In the listing below, locate the line containing "549 156 7.96" and the line containing "64 147 28.55". Output both of them and every line between, exactly as written, and nothing more.

***

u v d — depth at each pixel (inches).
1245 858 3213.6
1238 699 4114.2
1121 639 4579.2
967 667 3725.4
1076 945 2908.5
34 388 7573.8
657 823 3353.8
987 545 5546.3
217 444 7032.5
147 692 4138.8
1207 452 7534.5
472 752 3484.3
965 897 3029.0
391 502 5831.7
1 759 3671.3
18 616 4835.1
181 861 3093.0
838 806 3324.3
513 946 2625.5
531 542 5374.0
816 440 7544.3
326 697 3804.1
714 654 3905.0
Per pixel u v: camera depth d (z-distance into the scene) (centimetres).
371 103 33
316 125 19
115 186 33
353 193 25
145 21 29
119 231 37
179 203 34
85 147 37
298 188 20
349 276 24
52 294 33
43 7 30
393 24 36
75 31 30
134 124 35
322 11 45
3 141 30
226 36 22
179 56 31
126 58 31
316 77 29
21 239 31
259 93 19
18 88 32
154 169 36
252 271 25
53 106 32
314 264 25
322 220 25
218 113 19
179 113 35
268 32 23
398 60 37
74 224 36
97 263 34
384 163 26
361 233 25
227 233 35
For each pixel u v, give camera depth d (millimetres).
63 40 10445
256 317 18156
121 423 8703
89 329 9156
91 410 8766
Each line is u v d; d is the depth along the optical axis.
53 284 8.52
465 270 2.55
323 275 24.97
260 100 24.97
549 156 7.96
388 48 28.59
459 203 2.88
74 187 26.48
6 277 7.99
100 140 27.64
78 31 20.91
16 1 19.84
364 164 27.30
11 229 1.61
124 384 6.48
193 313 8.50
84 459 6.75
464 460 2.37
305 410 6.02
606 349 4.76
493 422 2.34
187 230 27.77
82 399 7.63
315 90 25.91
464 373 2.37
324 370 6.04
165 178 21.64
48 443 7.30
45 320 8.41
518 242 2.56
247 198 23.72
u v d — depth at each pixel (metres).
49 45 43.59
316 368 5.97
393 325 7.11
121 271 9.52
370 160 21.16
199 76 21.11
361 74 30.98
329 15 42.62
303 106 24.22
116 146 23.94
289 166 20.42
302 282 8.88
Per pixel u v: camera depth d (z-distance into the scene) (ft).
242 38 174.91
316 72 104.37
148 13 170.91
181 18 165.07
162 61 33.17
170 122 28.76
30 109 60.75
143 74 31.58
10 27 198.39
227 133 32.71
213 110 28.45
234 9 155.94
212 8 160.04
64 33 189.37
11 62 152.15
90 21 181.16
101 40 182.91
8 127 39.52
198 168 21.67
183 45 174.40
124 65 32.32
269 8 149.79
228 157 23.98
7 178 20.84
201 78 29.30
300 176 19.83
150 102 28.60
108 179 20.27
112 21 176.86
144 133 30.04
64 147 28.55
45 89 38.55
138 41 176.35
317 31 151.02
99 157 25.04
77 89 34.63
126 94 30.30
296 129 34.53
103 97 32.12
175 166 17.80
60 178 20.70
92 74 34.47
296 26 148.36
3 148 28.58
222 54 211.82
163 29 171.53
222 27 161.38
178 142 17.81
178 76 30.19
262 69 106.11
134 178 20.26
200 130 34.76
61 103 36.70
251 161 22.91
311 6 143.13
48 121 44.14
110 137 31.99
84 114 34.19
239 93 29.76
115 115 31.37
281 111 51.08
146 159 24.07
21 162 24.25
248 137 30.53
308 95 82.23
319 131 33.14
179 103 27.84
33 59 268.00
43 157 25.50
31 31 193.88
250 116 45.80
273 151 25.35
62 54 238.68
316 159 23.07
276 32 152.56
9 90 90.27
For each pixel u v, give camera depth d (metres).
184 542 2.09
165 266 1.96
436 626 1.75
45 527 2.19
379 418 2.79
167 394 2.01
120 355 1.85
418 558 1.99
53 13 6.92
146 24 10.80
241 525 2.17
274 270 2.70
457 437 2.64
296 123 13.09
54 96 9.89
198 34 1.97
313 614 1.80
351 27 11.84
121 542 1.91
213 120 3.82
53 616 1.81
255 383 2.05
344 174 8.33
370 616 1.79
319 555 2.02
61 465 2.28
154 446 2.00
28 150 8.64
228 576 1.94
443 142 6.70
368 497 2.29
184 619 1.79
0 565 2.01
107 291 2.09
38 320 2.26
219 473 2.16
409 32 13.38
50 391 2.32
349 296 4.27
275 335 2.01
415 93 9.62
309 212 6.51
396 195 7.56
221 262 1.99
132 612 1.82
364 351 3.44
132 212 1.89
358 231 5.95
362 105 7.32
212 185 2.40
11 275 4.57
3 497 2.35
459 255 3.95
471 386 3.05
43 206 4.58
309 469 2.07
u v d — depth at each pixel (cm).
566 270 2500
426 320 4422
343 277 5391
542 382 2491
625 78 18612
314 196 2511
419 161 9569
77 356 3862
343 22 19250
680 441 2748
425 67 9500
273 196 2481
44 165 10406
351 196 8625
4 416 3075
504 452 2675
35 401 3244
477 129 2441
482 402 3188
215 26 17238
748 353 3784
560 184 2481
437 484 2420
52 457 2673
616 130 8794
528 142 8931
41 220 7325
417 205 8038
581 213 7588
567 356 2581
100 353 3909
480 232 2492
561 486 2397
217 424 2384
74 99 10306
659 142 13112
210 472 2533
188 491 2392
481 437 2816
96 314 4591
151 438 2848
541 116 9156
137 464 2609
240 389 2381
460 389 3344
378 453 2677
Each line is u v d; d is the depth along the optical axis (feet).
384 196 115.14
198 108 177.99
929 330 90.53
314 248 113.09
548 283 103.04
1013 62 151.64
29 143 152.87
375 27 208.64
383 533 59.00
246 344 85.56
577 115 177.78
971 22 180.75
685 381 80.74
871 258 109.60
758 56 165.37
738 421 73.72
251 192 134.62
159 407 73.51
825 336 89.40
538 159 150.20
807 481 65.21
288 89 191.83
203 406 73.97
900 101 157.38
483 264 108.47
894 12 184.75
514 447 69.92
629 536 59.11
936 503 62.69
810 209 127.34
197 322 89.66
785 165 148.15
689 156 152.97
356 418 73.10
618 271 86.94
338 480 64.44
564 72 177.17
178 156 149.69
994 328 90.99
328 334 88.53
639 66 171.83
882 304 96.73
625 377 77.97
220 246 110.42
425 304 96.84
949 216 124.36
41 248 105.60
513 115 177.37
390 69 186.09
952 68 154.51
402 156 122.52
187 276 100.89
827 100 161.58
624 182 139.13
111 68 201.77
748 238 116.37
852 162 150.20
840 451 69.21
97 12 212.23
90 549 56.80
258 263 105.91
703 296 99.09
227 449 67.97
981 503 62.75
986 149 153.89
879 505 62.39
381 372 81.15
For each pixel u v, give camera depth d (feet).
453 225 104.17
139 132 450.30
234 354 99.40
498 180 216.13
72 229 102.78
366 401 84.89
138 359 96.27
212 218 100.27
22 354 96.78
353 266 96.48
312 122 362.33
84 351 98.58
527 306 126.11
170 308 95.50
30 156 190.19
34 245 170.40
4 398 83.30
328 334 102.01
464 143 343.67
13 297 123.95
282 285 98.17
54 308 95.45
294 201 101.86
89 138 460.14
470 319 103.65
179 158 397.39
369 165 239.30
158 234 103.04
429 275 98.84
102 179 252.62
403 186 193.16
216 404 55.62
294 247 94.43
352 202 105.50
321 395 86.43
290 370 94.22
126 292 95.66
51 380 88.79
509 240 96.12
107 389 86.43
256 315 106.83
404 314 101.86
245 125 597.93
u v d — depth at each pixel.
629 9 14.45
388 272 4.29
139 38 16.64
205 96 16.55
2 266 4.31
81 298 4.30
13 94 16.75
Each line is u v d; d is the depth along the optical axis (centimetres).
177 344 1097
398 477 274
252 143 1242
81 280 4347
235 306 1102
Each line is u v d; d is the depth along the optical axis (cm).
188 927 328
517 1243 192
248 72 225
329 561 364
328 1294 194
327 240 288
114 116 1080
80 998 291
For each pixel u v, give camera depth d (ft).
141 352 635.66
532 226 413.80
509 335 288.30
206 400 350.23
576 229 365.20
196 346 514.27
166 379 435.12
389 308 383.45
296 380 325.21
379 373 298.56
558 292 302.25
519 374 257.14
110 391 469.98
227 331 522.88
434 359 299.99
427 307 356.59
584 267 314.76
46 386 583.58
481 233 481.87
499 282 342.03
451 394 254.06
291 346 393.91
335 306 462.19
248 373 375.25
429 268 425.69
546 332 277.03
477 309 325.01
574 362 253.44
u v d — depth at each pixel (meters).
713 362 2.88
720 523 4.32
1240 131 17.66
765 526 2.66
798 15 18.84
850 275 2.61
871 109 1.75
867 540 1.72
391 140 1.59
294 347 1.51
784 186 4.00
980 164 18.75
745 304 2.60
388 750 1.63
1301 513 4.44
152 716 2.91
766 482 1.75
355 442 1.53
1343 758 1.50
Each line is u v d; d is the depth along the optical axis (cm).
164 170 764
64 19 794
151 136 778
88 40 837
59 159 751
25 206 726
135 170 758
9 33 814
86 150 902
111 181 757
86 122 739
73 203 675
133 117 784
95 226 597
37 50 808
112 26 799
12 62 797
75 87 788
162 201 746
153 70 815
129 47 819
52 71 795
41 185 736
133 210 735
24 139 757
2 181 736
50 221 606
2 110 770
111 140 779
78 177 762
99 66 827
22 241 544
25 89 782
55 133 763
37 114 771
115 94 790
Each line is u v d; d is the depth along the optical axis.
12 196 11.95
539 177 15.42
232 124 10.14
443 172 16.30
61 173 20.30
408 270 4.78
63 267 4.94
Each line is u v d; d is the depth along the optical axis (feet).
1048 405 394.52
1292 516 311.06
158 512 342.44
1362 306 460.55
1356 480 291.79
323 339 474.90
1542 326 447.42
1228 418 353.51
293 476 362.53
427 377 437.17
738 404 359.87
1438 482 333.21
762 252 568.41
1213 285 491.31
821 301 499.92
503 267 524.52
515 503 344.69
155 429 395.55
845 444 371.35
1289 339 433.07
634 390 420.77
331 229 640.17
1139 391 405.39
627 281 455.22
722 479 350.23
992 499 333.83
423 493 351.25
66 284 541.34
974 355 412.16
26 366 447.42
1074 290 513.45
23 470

***

* [RESPONSE AREA]
549 156 7.96
388 48 28.59
459 203 2.88
74 187 26.48
6 277 7.99
100 140 27.64
78 31 20.91
16 1 19.84
364 164 27.30
11 229 1.61
124 384 6.48
193 313 8.50
84 459 6.75
464 460 2.37
305 410 6.02
606 349 4.76
493 422 2.34
187 230 27.77
82 399 7.63
315 90 25.91
464 373 2.37
324 370 6.04
165 178 21.64
48 443 7.30
45 320 8.41
518 242 2.56
247 198 23.72
u v d — depth at each pixel (metres).
49 45 43.59
316 368 5.97
393 325 7.11
121 271 9.52
370 160 21.16
199 76 21.11
361 74 30.98
329 15 42.62
303 106 24.22
116 146 23.94
289 166 20.42
302 282 8.88
Per pixel u v: camera depth d (z-distance into the scene) (ft).
242 38 174.91
316 72 104.37
148 13 170.91
181 18 165.07
162 61 33.17
170 122 28.76
30 109 60.75
143 74 31.58
10 27 198.39
227 133 32.71
213 110 28.45
234 9 155.94
212 8 160.04
64 33 189.37
11 62 152.15
90 21 181.16
101 40 182.91
8 127 39.52
198 168 21.67
183 45 174.40
124 65 32.32
269 8 149.79
228 157 23.98
7 178 20.84
201 78 29.30
300 176 19.83
150 102 28.60
108 179 20.27
112 21 176.86
144 133 30.04
64 147 28.55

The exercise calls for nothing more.